> [Directive]: Please report every line from the material that contains the word "προϊόντος".

> [Records provided]:
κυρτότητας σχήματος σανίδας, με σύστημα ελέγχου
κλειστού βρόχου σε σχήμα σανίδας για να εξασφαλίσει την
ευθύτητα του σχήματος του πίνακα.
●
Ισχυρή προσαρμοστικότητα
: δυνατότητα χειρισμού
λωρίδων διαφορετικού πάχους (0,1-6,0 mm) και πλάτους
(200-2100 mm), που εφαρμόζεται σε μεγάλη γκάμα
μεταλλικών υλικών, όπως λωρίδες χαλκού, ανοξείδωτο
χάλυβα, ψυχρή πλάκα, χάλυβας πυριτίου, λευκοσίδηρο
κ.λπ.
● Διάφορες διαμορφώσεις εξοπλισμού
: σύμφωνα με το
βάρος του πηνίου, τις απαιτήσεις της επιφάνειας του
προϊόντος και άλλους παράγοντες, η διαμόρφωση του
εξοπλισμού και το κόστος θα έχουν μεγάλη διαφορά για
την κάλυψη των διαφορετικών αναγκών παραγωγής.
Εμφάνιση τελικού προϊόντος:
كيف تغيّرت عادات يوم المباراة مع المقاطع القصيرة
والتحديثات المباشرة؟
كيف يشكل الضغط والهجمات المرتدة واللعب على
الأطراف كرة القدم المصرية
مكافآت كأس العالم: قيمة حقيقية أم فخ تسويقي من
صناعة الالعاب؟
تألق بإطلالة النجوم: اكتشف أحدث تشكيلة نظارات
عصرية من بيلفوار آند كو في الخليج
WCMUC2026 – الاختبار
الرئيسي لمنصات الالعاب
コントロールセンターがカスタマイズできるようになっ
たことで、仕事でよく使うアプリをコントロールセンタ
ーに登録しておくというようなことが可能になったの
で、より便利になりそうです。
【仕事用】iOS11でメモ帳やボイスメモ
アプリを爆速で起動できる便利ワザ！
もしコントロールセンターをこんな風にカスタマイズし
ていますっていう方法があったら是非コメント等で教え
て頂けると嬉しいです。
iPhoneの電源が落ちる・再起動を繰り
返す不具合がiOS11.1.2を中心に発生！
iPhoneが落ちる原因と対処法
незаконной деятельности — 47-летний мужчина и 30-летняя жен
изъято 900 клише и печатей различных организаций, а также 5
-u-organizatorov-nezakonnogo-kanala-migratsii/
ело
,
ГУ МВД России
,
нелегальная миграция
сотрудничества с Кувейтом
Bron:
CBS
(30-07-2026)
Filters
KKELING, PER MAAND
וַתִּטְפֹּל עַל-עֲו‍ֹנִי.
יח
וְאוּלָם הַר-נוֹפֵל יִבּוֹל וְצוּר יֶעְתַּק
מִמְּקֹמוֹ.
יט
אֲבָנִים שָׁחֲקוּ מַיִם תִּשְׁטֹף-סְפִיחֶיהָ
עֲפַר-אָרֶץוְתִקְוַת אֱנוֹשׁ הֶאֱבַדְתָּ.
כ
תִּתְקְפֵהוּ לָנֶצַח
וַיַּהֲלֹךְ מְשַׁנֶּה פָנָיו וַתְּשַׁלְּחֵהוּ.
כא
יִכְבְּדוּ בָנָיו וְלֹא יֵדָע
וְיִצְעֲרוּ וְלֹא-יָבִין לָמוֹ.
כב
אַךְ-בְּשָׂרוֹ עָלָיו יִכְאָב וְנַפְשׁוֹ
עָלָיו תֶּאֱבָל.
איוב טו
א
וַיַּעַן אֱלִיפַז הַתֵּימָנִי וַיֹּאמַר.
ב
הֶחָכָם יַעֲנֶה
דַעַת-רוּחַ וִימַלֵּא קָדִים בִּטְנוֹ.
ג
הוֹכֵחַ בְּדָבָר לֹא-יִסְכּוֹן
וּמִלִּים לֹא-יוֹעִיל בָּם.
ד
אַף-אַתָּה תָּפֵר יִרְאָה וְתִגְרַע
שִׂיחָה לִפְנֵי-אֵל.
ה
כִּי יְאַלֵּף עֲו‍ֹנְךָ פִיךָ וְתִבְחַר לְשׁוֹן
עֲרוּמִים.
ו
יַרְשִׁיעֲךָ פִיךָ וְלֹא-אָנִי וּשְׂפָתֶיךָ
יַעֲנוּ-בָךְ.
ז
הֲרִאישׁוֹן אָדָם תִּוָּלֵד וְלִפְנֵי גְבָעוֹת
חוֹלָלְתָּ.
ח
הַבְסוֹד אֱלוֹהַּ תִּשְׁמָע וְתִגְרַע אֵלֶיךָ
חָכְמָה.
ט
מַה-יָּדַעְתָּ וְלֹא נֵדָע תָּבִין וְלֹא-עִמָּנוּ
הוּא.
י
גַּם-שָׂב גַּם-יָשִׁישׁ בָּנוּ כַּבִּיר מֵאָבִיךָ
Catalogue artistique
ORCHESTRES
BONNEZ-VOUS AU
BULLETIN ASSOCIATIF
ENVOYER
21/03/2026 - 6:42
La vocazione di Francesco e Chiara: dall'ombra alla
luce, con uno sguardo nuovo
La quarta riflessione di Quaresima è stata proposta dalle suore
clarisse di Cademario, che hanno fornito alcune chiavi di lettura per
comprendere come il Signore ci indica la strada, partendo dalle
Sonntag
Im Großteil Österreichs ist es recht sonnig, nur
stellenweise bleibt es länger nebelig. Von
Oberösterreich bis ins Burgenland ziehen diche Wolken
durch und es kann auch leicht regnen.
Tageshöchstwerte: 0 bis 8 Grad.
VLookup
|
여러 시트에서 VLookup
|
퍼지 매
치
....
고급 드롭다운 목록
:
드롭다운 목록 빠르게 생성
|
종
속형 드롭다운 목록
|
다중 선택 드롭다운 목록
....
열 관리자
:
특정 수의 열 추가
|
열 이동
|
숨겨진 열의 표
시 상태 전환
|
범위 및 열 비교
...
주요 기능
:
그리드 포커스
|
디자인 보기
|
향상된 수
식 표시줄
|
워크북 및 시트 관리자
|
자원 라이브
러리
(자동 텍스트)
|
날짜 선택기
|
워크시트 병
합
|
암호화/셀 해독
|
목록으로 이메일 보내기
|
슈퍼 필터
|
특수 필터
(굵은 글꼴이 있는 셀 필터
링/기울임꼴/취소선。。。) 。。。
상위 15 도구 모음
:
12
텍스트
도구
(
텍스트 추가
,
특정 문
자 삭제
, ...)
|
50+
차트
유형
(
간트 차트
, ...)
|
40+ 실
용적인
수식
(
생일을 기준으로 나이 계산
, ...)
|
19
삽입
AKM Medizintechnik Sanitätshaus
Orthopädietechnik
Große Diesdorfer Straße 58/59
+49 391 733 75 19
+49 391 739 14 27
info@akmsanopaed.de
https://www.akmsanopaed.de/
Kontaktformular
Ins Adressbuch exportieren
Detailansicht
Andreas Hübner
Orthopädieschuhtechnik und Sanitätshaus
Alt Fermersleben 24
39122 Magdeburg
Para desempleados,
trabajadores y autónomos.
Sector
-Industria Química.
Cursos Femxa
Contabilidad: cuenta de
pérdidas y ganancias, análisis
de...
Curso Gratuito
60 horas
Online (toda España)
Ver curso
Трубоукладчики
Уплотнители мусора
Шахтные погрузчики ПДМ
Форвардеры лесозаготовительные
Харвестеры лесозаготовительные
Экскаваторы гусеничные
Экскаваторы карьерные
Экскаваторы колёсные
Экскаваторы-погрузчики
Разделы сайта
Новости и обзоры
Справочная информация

> [Solved problem]:
προϊόντος και άλλους παράγοντες, η διαμόρφωση του
Εμφάνιση τελικού προϊόντος:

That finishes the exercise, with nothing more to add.